OBJECTIVE 1 | Copy the passage on guided tours and user tracking from "As a pre-condition" up to and including "collection of recordings.".

SELECTED PASSAGE |

==========

As a pre-condition for the construction
of guided tours based on user tracking we identified the requirement that navigation consists of a small number
of discrete steps.
This excludes, at first sight, the construction of arbitrary guided tours in virtual space, since it is
not immediately obvious how navigation in virtual space may be properly discretized.
As an additional requirement, it must be possible to normalize interaction sequences,
to eliminate the influence of
short-cuts, and to allow for comparison between a collection of recordings.
The application of the techniques developed for constructing guided tours requires that choices are discrete and only
apply to capture navigation in virtual environments when we find
find proper ways to encode such navigation as a small finite collection of discrete steps.
Also in the discrete case, however, we must be able to normalize navigation
paths, in order to compare and weigh the navigation sequences of multiple users.
For the actual playback, as a guided tour or replay,
a decision mechanism may be needed that finds the proper advice or weight
at each decision point
to select the optimal step, according to some decision rule
that takes the weighting scheme as for example expressed in a norm-scenario into account.
In [Eliens et al. (2007c)], we have indicated how tracking user behavior may be realized in Second Life
using an elementary web-server
containing the following resources:
- automated (viewpoint) navigation in virtual space,
- an animation explaining, for example, the construction of an artwork, or
- the (narrative) presentation of a sequence of concept nodes.
- /seen?user=SomeAvatar -- records the presence of SomeAvatar
- /touched?user=SomeAvatar -- invokes object API for user SomeAvatar
- /set_tag?user=SomeAvatar&tag=FavoriteTag -- records SomeAvatar's favourite tag
in response to a 'touch' event, invoking touch results in consulting the database for the user's tag
and possibly sending a request to the object API performing some action on behalf of the user or
recording a user's favorite tag. These invocations could easily be extended with time tags to enforce linear ordering.
TOWARDS A BEHAVIORAL MODEL FOR GAMEPLAY
Storing events resulting from user actions, possibly together with events influencing the game state autonomously,
generated by the game system, gives us an immediate, albeit low level, way to record game play,
allowing for machinima-like replay.
However, in order to be able to provide meaningful feedback on the choices made by the user during play, we need
a more high level representation of the users' behavior and choices made when the user is confronted
with particular challenges.

==========

PROVIDED RECORDS |

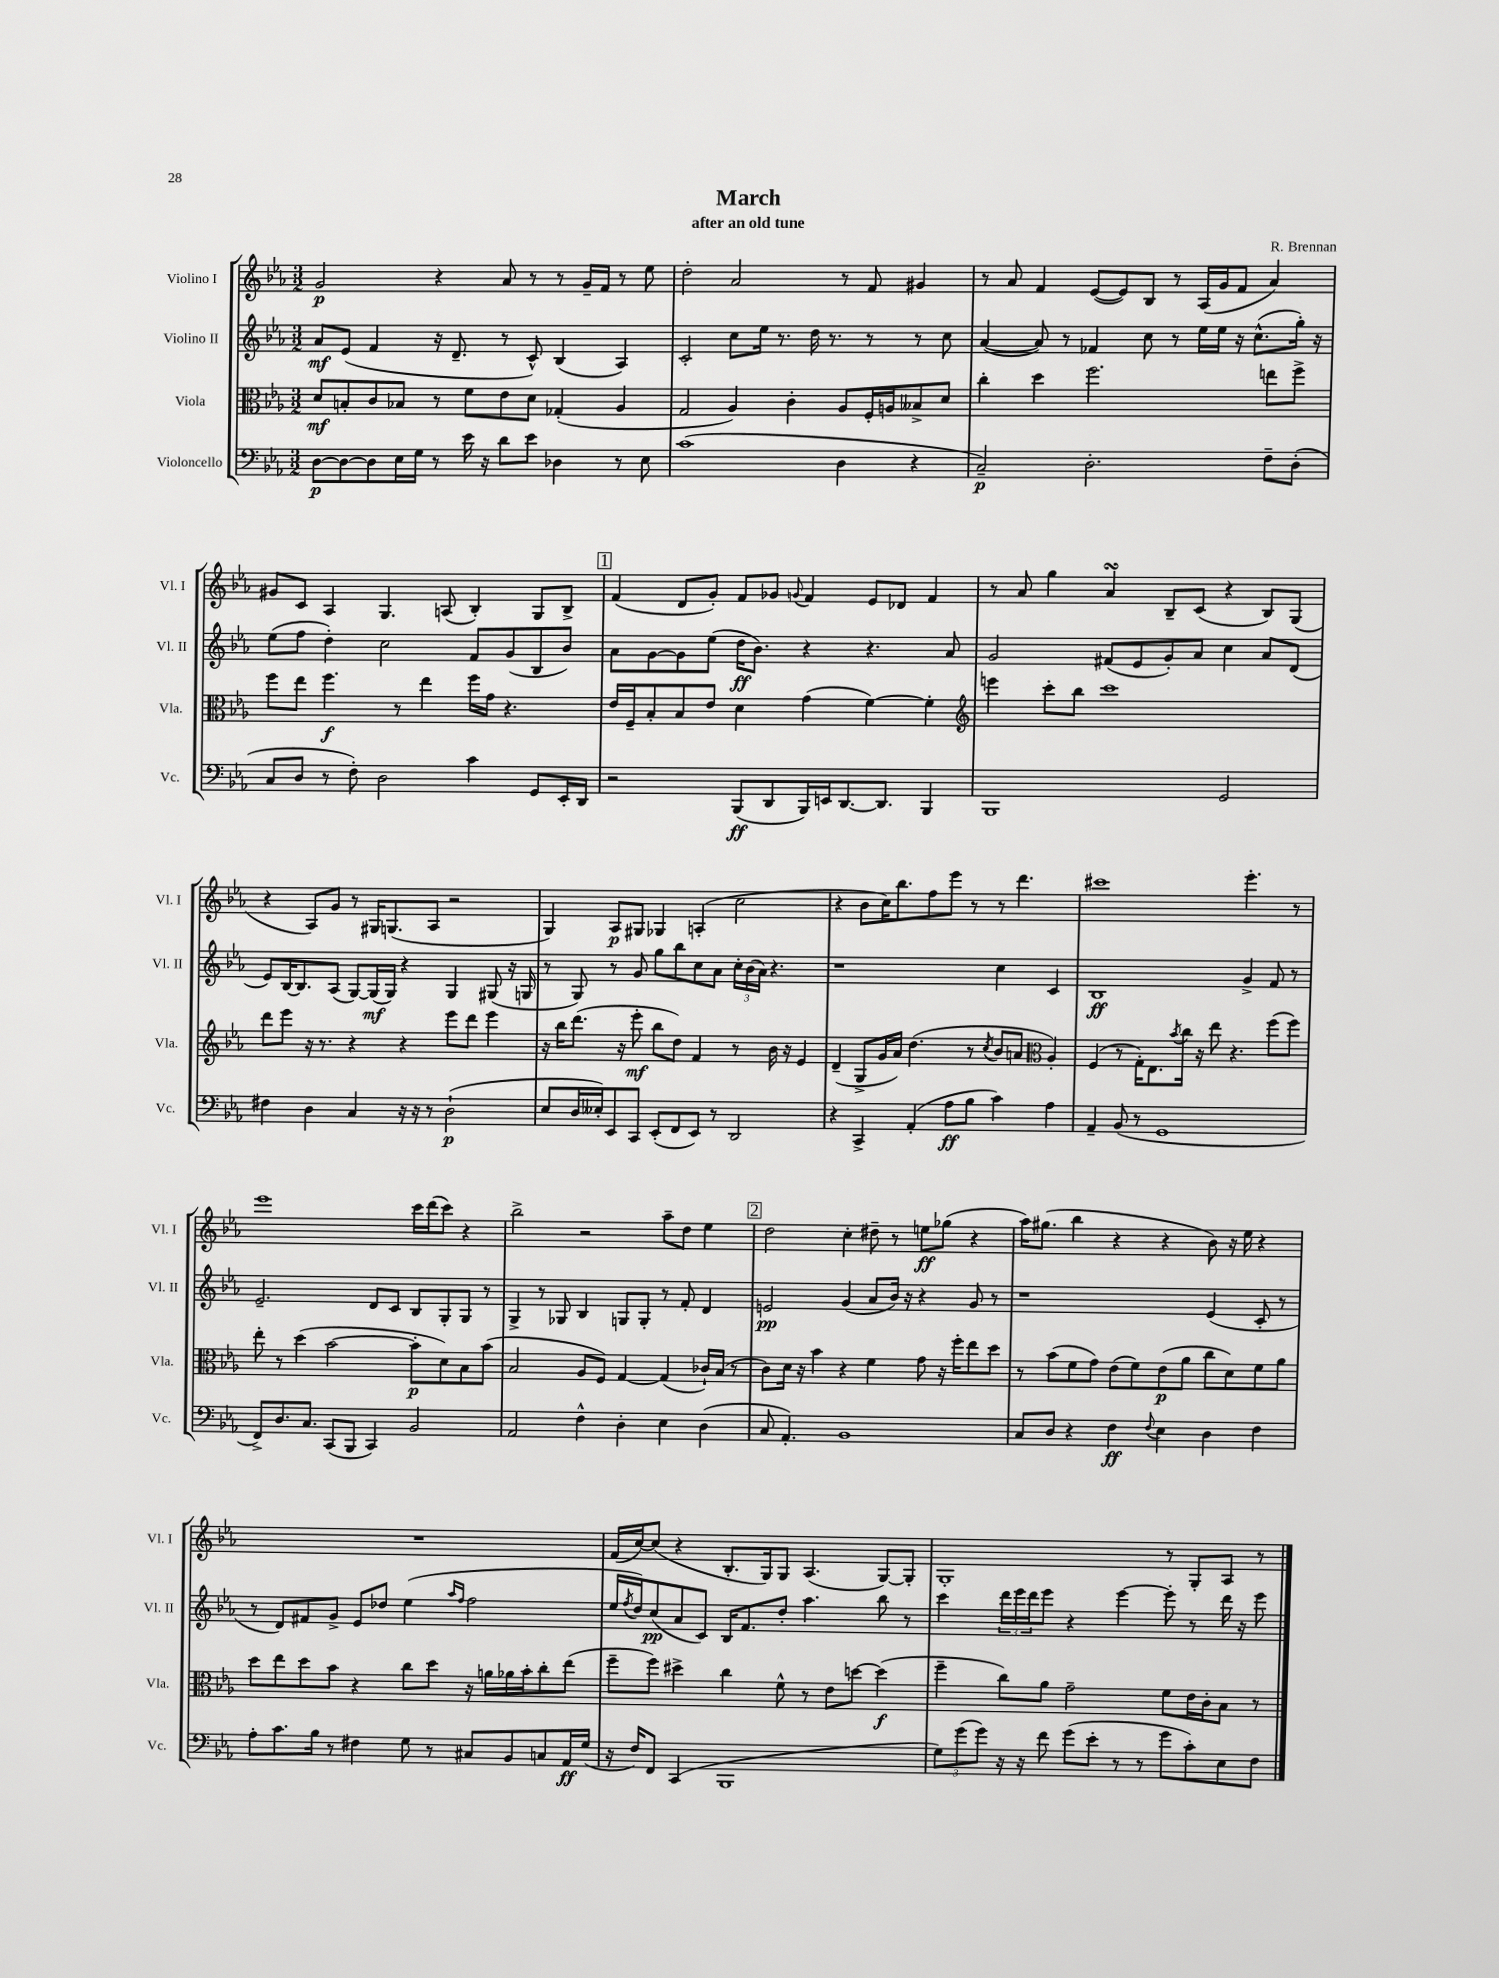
\header { title = "March" composer = "R. Brennan" subtitle = "after an old tune" }
<<
\new StaffGroup <<
\new Staff = "s0" \with { instrumentName = "Violino I" shortInstrumentName = "Vl. I" } {
    \clef treble \key ees \major \numericTimeSignature \time 3/2
    g'2\p r4 aes'8 r8 r8 g'16-- f'16 r8 ees''8 |
    d''2-. aes'2 r8 f'8 gis'4 |
    r8 aes'8 f'4 ees'8~( ees'8) bes8 r8 aes16( g'16 f'8 aes'4) |
    gis'8 c'8 aes4 g4. a8( bes4-.) g8 bes8-> |
    \mark \markup { \box "1" } f'4( d'8 g'8-.) f'8 ges'8 \appoggiatura { g'8 } f'4 ees'8 des'8 f'4 |
    r8 aes'8 g''4 aes'4\turn bes8-- c'8( r4 bes8) g8( |
    r4 aes8) g'8 r8 gis16 g8.( aes8 r2 |
    g4) aes8\p gis8 ges4 a4-.( c''2 |
    r4 bes'8 c''16) bes''8. f''8 ees'''8 r8 r8 d'''4. |
    cis'''1 ees'''4.-. r8 |
    ees'''1 c'''16 d'''16( c'''8) r4 |
    bes''2-> r2 aes''8-- d''8 ees''4 |
    \mark \markup { \box "2" } d''2 c''4-. dis''8-- r8 e''8\ff ges''8( r4 |
    aes''16) gis''8.( bes''4 r4 r4 bes'8) r16 ees''16 r4 |
    R1. |
    f'16( c''16~) c''8( r4 bes8.-. g16) g8 aes4.( g8~) g8-. |
    g1-. r8 g8-. aes8 r8 \bar "|." |
}
\new Staff = "s1" \with { instrumentName = "Violino II" shortInstrumentName = "Vl. II" } {
    \clef treble \key ees \major \numericTimeSignature \time 3/2
    aes'8\mf ees'8( f'4 r16 d'8.-- r8 c'8-^) bes4( aes4) |
    c'2-. c''8 ees''16 r8. d''16 r8. r8 r8 c''8 |
    aes'4~( aes'8) r8 fes'4 c''8 r8 ees''16 ees''16 r16 c''8.-^( g''16-.) r16 |
    ees''8( f''8 d''4-.) c''2 f'8 g'8( bes8 bes'8) |
    \mark \markup { \box "1" } aes'8 g'8~ g'8 ees''8( d''16\ff bes'8.) r4 r4. aes'8 |
    g'2 fis'8( ees'8 g'8-.) aes'8 c''4 aes'8 d'8( |
    ees'8) bes16~ bes8. aes8( g8~) g16\mf( g16) r4 g4 gis8( r16 g16 |
    r8 g8) r8 g'8 g''8 bes''8 c''8 aes'8 \tuplet 3/2 { c''16-. bes'16( aes'16) } r4. |
    r1 c''4 c'4 |
    bes1\ff g'4-> f'8 r8 |
    ees'2.-- d'8 c'8 bes8 g8-. g8 r8 |
    g4-> r8 ges8 bes4 g8 g8-. r8 f'8-. d'4 |
    \mark \markup { \box "2" } e'2\pp g'4( aes'8 bes'16) r16 r4 g'8 r8 |
    r1 ees'4( c'8-. r8 |
    r8 d'8) fis'8 g'8-> ees'8 des''8 ees''4( \grace { aes''16 f''16 } f''2 |
    ees''16 \acciaccatura { f''8 } d''16) c''8\pp( aes'8 c'8) bes16 f'8. d''8-. aes''4. bes''8 r8 |
    c'''4 \tuplet 3/2 { d'''16 ees'''16 d'''16 } ees'''8 r4 ees'''4~ ees'''8-. r8 d'''16 r16 ees'''8 \bar "|." |
}
\new Staff = "s2" \with { instrumentName = "Viola" shortInstrumentName = "Vla." } {
    \clef alto \key ees \major \numericTimeSignature \time 3/2
    d'8\mf b8-. c'8 bes8 r8 f'8 ees'8 d'8 ges4-.( aes4 |
    g2 aes4) c'4-. aes8 f16-. a16 beses8-> d'8 |
    c''4-. d''4 f''2. e''8 f''8-> |
    f''8 ees''8 f''4.\f r8 ees''4 f''16 g'16 r4. |
    \mark \markup { \box "1" } ees'16 f16-- bes8-. bes8 ees'8 d'4 g'4( f'4~) f'4-. |
    \clef treble e'''4 c'''8-. bes''8 c'''1 |
    d'''8 ees'''8 r16 r8. r4 r4 ees'''8 d'''8 ees'''4 |
    r16 bes''16 d'''8.( r16 ees'''8-.\mf bes''8 d''8) f'4 r8 bes'16 r16 ees'4 |
    d'4--( g8-> g'16 aes'16) d''4.( r8 \acciaccatura { c''8 } bes'8 a'8 \clef alto aes4-.) |
    f4( r8 g16-.) ees8. \acciaccatura { bes'8 } c''16 r16 ees''8 r4. f''8( f''8) |
    ees''8-. r8 d''4( bes'2~ bes'8-.\p d'8) bes8 bes'8( |
    bes2 aes8 f8) g4~ g4( ces'16-!) bes16( r8 |
    \mark \markup { \box "2" } c'8) d'16 r16 bes'4 r4 f'4 g'8 r16 f''16-. ees''8 d''8 |
    r8 bes'8( f'8 g'8) ees'8( f'8) ees'8\p( aes'8 c''8 d'8) f'8 aes'8 |
    d''8 ees''8 d''8 bes'8 r4 c''8 d''8 r16 a'16 aes'16 bes'16-. c''8-. ees''8( |
    f''8-- f''8) dis''4-> c''4 f'8-^ r8 ees'8 d''8~ d''4\f( |
    f''4-- c''8) aes'8 g'2-- f'8 ees'16 c'16-. bes8 r8 \bar "|." |
}
\new Staff = "s3" \with { instrumentName = "Violoncello" shortInstrumentName = "Vc." } {
    \clef bass \key ees \major \numericTimeSignature \time 3/2
    d8~\p d8~ d8 ees16 g16 r8 ees'16 r16 d'8 ees'8 des4 r8 ees8 |
    c'1( d4 r4 |
    c2--\p) d2.-. f8-- d8-.( |
    c8 d8 r8 f8-.) d2 c'4 g,8 ees,16-. d,16 |
    \mark \markup { \box "1" } r2 bes,,8\ff( d,8 bes,,16) e,16 d,8.~ d,8. bes,,4 |
    bes,,1 g,2 |
    fis4 d4 c4 r16 r16 r8 d2-!\p( |
    ees8 d16 eeses16-.) ees,8 c,8 ees,8-.( f,8 ees,8) r8 d,2 |
    r4 c,4-> aes,4-.( aes8\ff bes8 c'4) aes4 |
    aes,4-- bes,8( r8 g,1 |
    f,8->) d8. c8. c,8( bes,,8 c,4) bes,2 |
    aes,2 f4-^ d4-. ees4 d4( |
    \mark \markup { \box "2" } c8 aes,4.-.) bes,1 |
    c8 d8 r4 f4\ff \appoggiatura { f8 } ees4 d4 f4 |
    aes8-. c'8. bes16 r8 fis4 g8 r8 cis8 bes,8 c8 aes,16\ff g16( |
    r16 f16) f,8 c,4( bes,,1 |
    \tuplet 3/2 { g8) g'8( g'8) } r16 r16 f'8 g'8( ees'8-. r8 r8 g'8 c'8-.) ees8 f8 \bar "|." |
}
>>
>>
\layout { \context { \Score \remove "Bar_number_engraver" } }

==========

OBJECTIVE 2 | In the rows, from the start up to and including the line with "gis'8 c'8 aes4", replace "March" with "Minuet" and leave everything else unchanged. Return only those lines, without the pictures.

WRITTEN RESPONSE 1 |
As a pre-condition for the construction
of guided tours based on user tracking we identified the requirement that navigation consists of a small number
of discrete steps.
This excludes, at first sight, the construction of arbitrary guided tours in virtual space, since it is
not immediately obvious how navigation in virtual space may be properly discretized.
As an additional requirement, it must be possible to normalize interaction sequences,
to eliminate the influence of
short-cuts, and to allow for comparison between a collection of recordings.

WRITTEN RESPONSE 2 |
\header { title = "Minuet" composer = "R. Brennan" subtitle = "after an old tune" }
<<
\new StaffGroup <<
\new Staff = "s0" \with { instrumentName = "Violino I" shortInstrumentName = "Vl. I" } {
    \clef treble \key ees \major \numericTimeSignature \time 3/2
    g'2\p r4 aes'8 r8 r8 g'16-- f'16 r8 ees''8 |
    d''2-. aes'2 r8 f'8 gis'4 |
    r8 aes'8 f'4 ees'8~( ees'8) bes8 r8 aes16( g'16 f'8 aes'4) |
    gis'8 c'8 aes4 g4. a8( bes4-.) g8 bes8-> |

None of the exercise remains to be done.